| Prompt |
Extract from the entries below, exactly as given, only the lines from the line containing "6: (783, 473, 13.48)" to the line containing "50: (943, 559, 9.48)", both lines included.

+++ Supplied material +++

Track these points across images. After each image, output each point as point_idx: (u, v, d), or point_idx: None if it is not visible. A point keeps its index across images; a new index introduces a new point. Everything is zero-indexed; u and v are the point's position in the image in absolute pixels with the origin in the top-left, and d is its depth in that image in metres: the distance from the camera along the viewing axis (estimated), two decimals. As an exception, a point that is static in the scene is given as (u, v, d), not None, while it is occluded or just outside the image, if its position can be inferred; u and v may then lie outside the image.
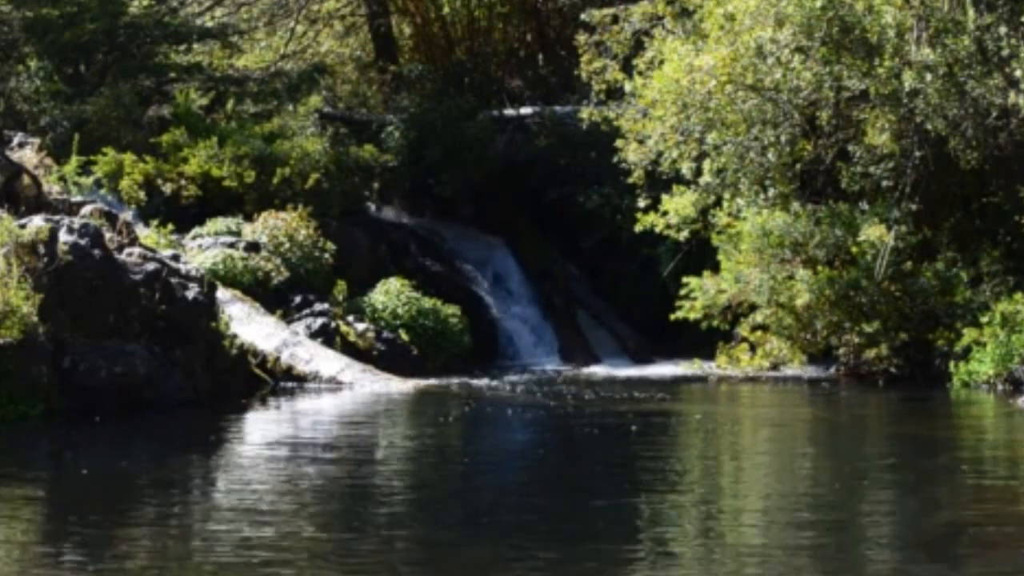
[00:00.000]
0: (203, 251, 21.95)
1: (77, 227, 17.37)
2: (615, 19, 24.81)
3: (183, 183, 24.57)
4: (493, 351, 25.32)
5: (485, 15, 32.82)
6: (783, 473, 13.48)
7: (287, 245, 22.88)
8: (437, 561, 9.54)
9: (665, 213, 22.48)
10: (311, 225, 23.30)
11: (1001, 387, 19.47)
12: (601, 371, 24.13)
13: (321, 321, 21.50)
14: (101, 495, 11.90)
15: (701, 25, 22.19)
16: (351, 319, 22.34)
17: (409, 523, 10.90)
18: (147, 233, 21.13)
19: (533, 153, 27.91)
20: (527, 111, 29.10)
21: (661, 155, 22.24)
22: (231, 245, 22.26)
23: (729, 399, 20.30)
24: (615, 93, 24.00)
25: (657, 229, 22.65)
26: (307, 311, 21.80)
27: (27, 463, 14.08)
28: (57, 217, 17.75)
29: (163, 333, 17.74)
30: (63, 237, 17.10)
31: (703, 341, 23.26)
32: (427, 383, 20.41)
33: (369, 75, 33.19)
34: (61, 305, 16.78)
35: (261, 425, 17.29)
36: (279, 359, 20.02)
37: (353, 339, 21.80)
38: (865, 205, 21.21)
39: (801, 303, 21.21)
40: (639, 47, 23.60)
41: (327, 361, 20.30)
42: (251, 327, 20.14)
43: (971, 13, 20.12)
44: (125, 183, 23.98)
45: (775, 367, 22.24)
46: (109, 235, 18.18)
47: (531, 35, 33.10)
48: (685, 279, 22.73)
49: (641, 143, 22.70)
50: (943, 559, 9.48)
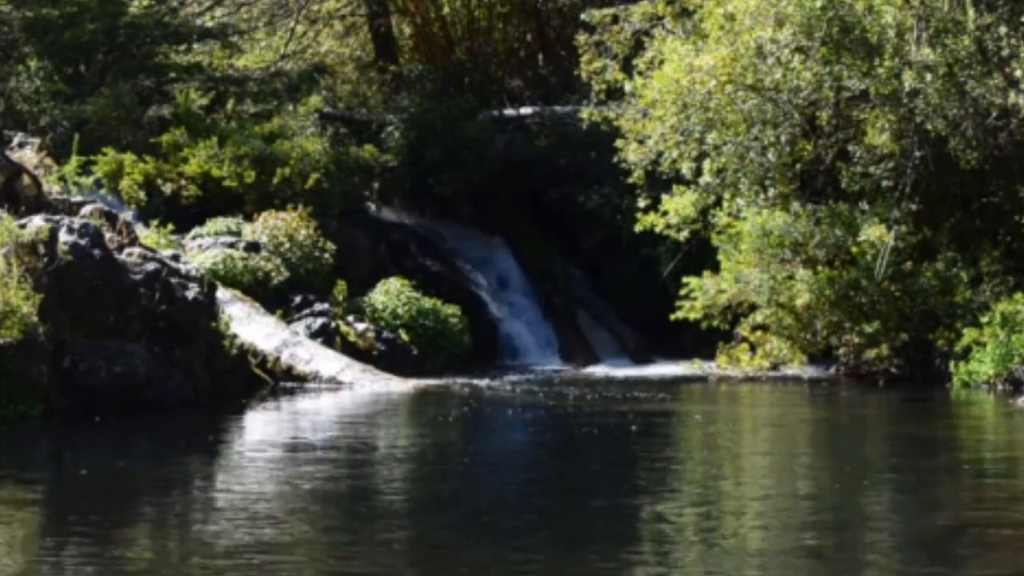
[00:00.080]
0: (203, 251, 21.95)
1: (77, 227, 17.37)
2: (615, 19, 24.81)
3: (183, 183, 24.58)
4: (493, 351, 25.33)
5: (485, 15, 32.83)
6: (783, 474, 13.47)
7: (287, 245, 22.89)
8: (437, 561, 9.54)
9: (665, 213, 22.49)
10: (311, 225, 23.31)
11: (1001, 387, 19.47)
12: (601, 371, 24.13)
13: (321, 321, 21.51)
14: (101, 495, 11.90)
15: (701, 25, 22.20)
16: (351, 319, 22.34)
17: (409, 523, 10.90)
18: (147, 233, 21.13)
19: (533, 153, 27.91)
20: (527, 111, 29.12)
21: (661, 155, 22.24)
22: (231, 245, 22.26)
23: (729, 399, 20.29)
24: (615, 93, 24.01)
25: (657, 229, 22.66)
26: (307, 311, 21.81)
27: (27, 463, 14.08)
28: (57, 217, 17.75)
29: (163, 333, 17.74)
30: (63, 237, 17.10)
31: (703, 341, 23.27)
32: (427, 383, 20.41)
33: (369, 75, 33.21)
34: (61, 305, 16.78)
35: (261, 425, 17.29)
36: (279, 359, 20.03)
37: (353, 339, 21.80)
38: (865, 205, 21.21)
39: (801, 303, 21.21)
40: (639, 47, 23.60)
41: (327, 361, 20.30)
42: (251, 327, 20.15)
43: (971, 13, 20.12)
44: (125, 183, 23.99)
45: (775, 367, 22.23)
46: (109, 235, 18.18)
47: (531, 35, 33.11)
48: (685, 279, 22.73)
49: (641, 143, 22.70)
50: (943, 560, 9.47)
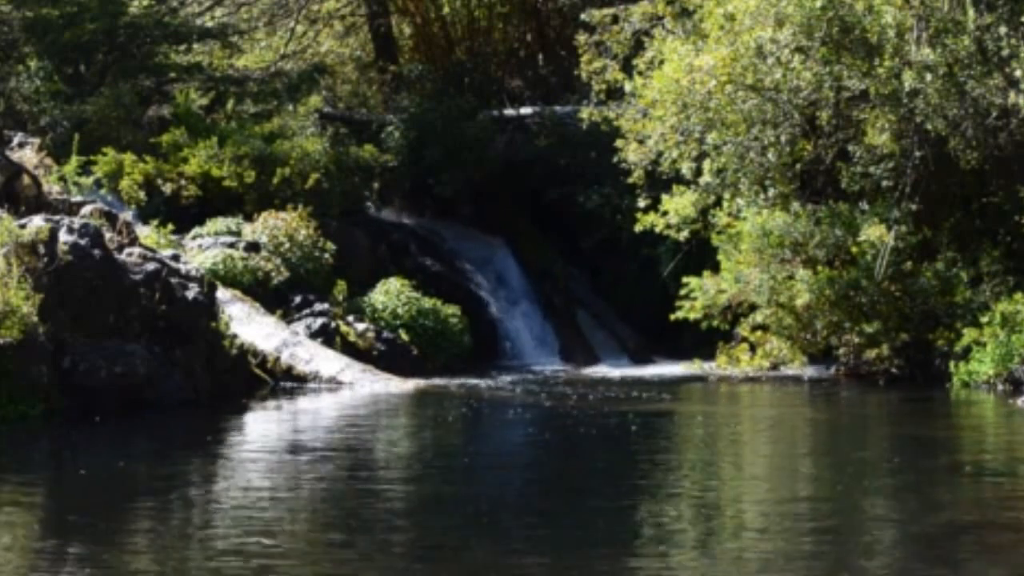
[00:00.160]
0: (203, 251, 21.95)
1: (77, 227, 17.37)
2: (615, 19, 24.80)
3: (183, 183, 24.58)
4: (493, 351, 25.32)
5: (485, 15, 32.82)
6: (783, 474, 13.47)
7: (287, 245, 22.89)
8: (437, 562, 9.54)
9: (665, 213, 22.48)
10: (311, 225, 23.30)
11: (1001, 387, 19.46)
12: (601, 371, 24.12)
13: (321, 321, 21.51)
14: (101, 495, 11.90)
15: (701, 25, 22.19)
16: (351, 319, 22.34)
17: (409, 524, 10.90)
18: (147, 233, 21.13)
19: (533, 153, 27.91)
20: (527, 111, 29.11)
21: (661, 155, 22.24)
22: (231, 245, 22.26)
23: (729, 399, 20.29)
24: (615, 93, 24.00)
25: (657, 229, 22.65)
26: (307, 311, 21.81)
27: (27, 463, 14.09)
28: (57, 217, 17.75)
29: (163, 333, 17.74)
30: (63, 237, 17.11)
31: (703, 341, 23.27)
32: (427, 383, 20.41)
33: (369, 75, 33.20)
34: (61, 305, 16.79)
35: (261, 425, 17.29)
36: (279, 359, 20.02)
37: (353, 339, 21.80)
38: (865, 205, 21.20)
39: (801, 303, 21.20)
40: (639, 47, 23.59)
41: (327, 361, 20.30)
42: (251, 327, 20.15)
43: (971, 13, 20.11)
44: (125, 183, 23.99)
45: (775, 367, 22.23)
46: (109, 235, 18.18)
47: (531, 35, 33.10)
48: (685, 279, 22.72)
49: (641, 143, 22.70)
50: (943, 560, 9.47)
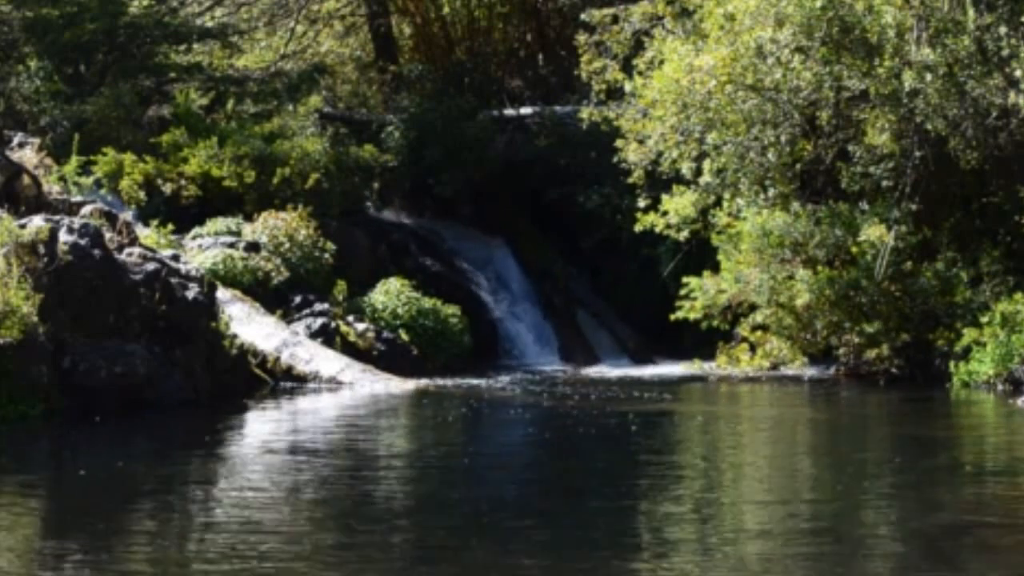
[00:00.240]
0: (203, 251, 21.95)
1: (77, 227, 17.37)
2: (615, 19, 24.80)
3: (183, 183, 24.58)
4: (493, 351, 25.32)
5: (485, 15, 32.82)
6: (783, 474, 13.47)
7: (287, 245, 22.88)
8: (437, 563, 9.53)
9: (665, 213, 22.48)
10: (311, 225, 23.30)
11: (1001, 387, 19.46)
12: (601, 371, 24.12)
13: (321, 321, 21.50)
14: (101, 495, 11.90)
15: (701, 25, 22.19)
16: (351, 319, 22.34)
17: (408, 525, 10.89)
18: (147, 233, 21.13)
19: (533, 153, 27.91)
20: (527, 111, 29.11)
21: (661, 155, 22.24)
22: (231, 245, 22.26)
23: (729, 399, 20.29)
24: (615, 93, 24.00)
25: (657, 229, 22.66)
26: (307, 311, 21.81)
27: (27, 463, 14.08)
28: (57, 217, 17.75)
29: (163, 333, 17.74)
30: (63, 237, 17.10)
31: (703, 341, 23.27)
32: (427, 383, 20.41)
33: (369, 75, 33.20)
34: (61, 305, 16.78)
35: (261, 425, 17.28)
36: (279, 359, 20.02)
37: (353, 339, 21.80)
38: (865, 205, 21.21)
39: (801, 303, 21.20)
40: (639, 47, 23.60)
41: (327, 361, 20.30)
42: (251, 327, 20.15)
43: (971, 13, 20.11)
44: (125, 183, 23.99)
45: (775, 367, 22.23)
46: (109, 235, 18.18)
47: (531, 35, 33.10)
48: (685, 279, 22.73)
49: (641, 143, 22.70)
50: (943, 560, 9.48)
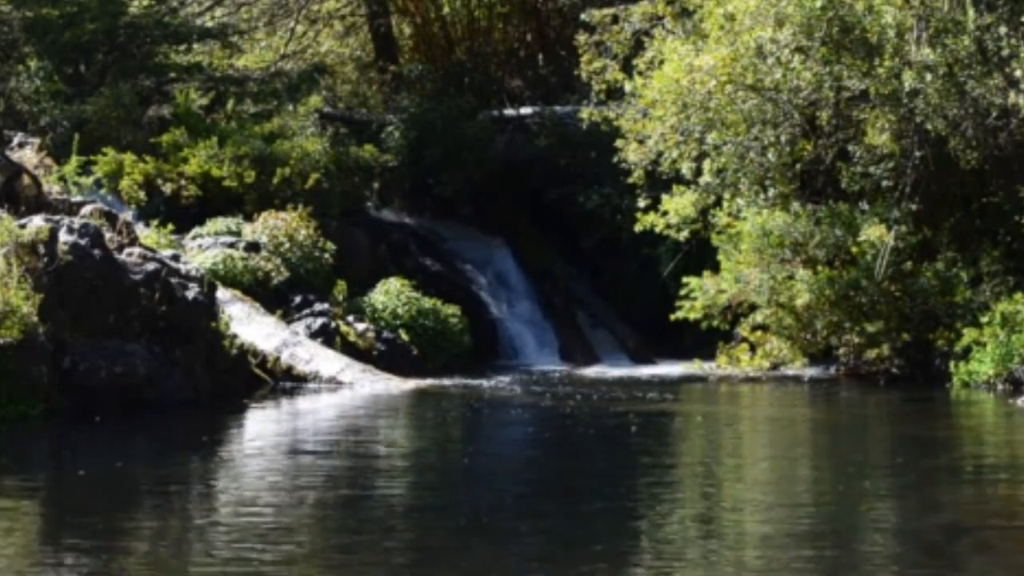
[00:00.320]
0: (203, 251, 21.95)
1: (77, 227, 17.37)
2: (615, 19, 24.80)
3: (183, 183, 24.58)
4: (493, 351, 25.32)
5: (485, 15, 32.82)
6: (783, 475, 13.46)
7: (287, 245, 22.88)
8: (436, 563, 9.53)
9: (665, 213, 22.48)
10: (311, 225, 23.30)
11: (1001, 387, 19.46)
12: (601, 371, 24.12)
13: (321, 321, 21.50)
14: (100, 495, 11.89)
15: (701, 25, 22.18)
16: (351, 319, 22.33)
17: (408, 525, 10.89)
18: (147, 233, 21.12)
19: (533, 153, 27.91)
20: (527, 111, 29.11)
21: (661, 155, 22.23)
22: (231, 245, 22.26)
23: (729, 399, 20.29)
24: (615, 93, 23.99)
25: (657, 229, 22.65)
26: (307, 311, 21.80)
27: (27, 463, 14.09)
28: (57, 217, 17.75)
29: (163, 333, 17.74)
30: (63, 237, 17.10)
31: (703, 341, 23.26)
32: (427, 383, 20.41)
33: (369, 75, 33.20)
34: (61, 305, 16.78)
35: (261, 425, 17.28)
36: (279, 359, 20.02)
37: (353, 339, 21.79)
38: (865, 205, 21.20)
39: (801, 303, 21.20)
40: (639, 47, 23.59)
41: (327, 361, 20.29)
42: (251, 327, 20.14)
43: (971, 13, 20.11)
44: (125, 183, 23.99)
45: (775, 367, 22.22)
46: (109, 235, 18.18)
47: (531, 35, 33.10)
48: (685, 279, 22.72)
49: (641, 143, 22.69)
50: (944, 560, 9.48)
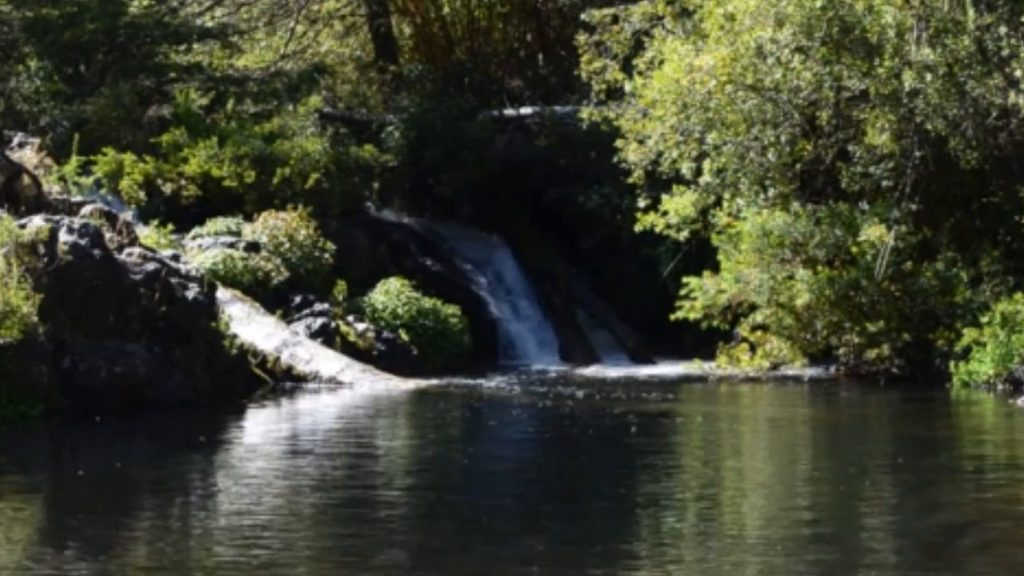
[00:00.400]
0: (203, 251, 21.95)
1: (77, 227, 17.37)
2: (615, 19, 24.79)
3: (183, 183, 24.58)
4: (493, 351, 25.32)
5: (485, 15, 32.82)
6: (784, 475, 13.47)
7: (287, 245, 22.88)
8: (436, 563, 9.53)
9: (665, 213, 22.47)
10: (311, 225, 23.30)
11: (1001, 387, 19.46)
12: (601, 371, 24.12)
13: (321, 321, 21.50)
14: (100, 495, 11.90)
15: (701, 25, 22.18)
16: (351, 319, 22.33)
17: (408, 526, 10.89)
18: (147, 233, 21.12)
19: (533, 153, 27.91)
20: (527, 111, 29.10)
21: (661, 155, 22.23)
22: (231, 245, 22.26)
23: (729, 399, 20.29)
24: (615, 93, 23.99)
25: (657, 229, 22.64)
26: (307, 311, 21.80)
27: (27, 463, 14.09)
28: (57, 217, 17.75)
29: (163, 333, 17.74)
30: (63, 237, 17.10)
31: (703, 341, 23.26)
32: (427, 383, 20.41)
33: (369, 75, 33.20)
34: (61, 305, 16.78)
35: (261, 425, 17.29)
36: (279, 359, 20.02)
37: (353, 339, 21.80)
38: (865, 205, 21.20)
39: (801, 303, 21.20)
40: (639, 47, 23.59)
41: (327, 361, 20.30)
42: (251, 327, 20.14)
43: (971, 13, 20.11)
44: (125, 183, 23.98)
45: (775, 367, 22.22)
46: (109, 235, 18.18)
47: (531, 35, 33.09)
48: (685, 279, 22.71)
49: (641, 143, 22.69)
50: (943, 560, 9.48)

+++

| Task solution |
6: (783, 473, 13.48)
7: (287, 245, 22.88)
8: (437, 561, 9.54)
9: (665, 213, 22.48)
10: (311, 225, 23.30)
11: (1001, 387, 19.47)
12: (601, 371, 24.13)
13: (321, 321, 21.50)
14: (101, 495, 11.90)
15: (701, 25, 22.19)
16: (351, 319, 22.34)
17: (409, 523, 10.90)
18: (147, 233, 21.13)
19: (533, 153, 27.91)
20: (527, 111, 29.10)
21: (661, 155, 22.24)
22: (231, 245, 22.26)
23: (729, 399, 20.30)
24: (615, 93, 24.00)
25: (657, 229, 22.65)
26: (307, 311, 21.80)
27: (27, 463, 14.08)
28: (57, 217, 17.75)
29: (163, 333, 17.74)
30: (63, 237, 17.10)
31: (703, 341, 23.26)
32: (427, 383, 20.41)
33: (369, 75, 33.19)
34: (61, 305, 16.78)
35: (261, 425, 17.29)
36: (279, 359, 20.02)
37: (353, 339, 21.80)
38: (865, 205, 21.21)
39: (801, 303, 21.21)
40: (639, 47, 23.60)
41: (327, 361, 20.30)
42: (251, 327, 20.14)
43: (971, 13, 20.12)
44: (125, 183, 23.98)
45: (775, 367, 22.24)
46: (109, 235, 18.18)
47: (531, 35, 33.10)
48: (685, 279, 22.73)
49: (641, 143, 22.70)
50: (943, 559, 9.48)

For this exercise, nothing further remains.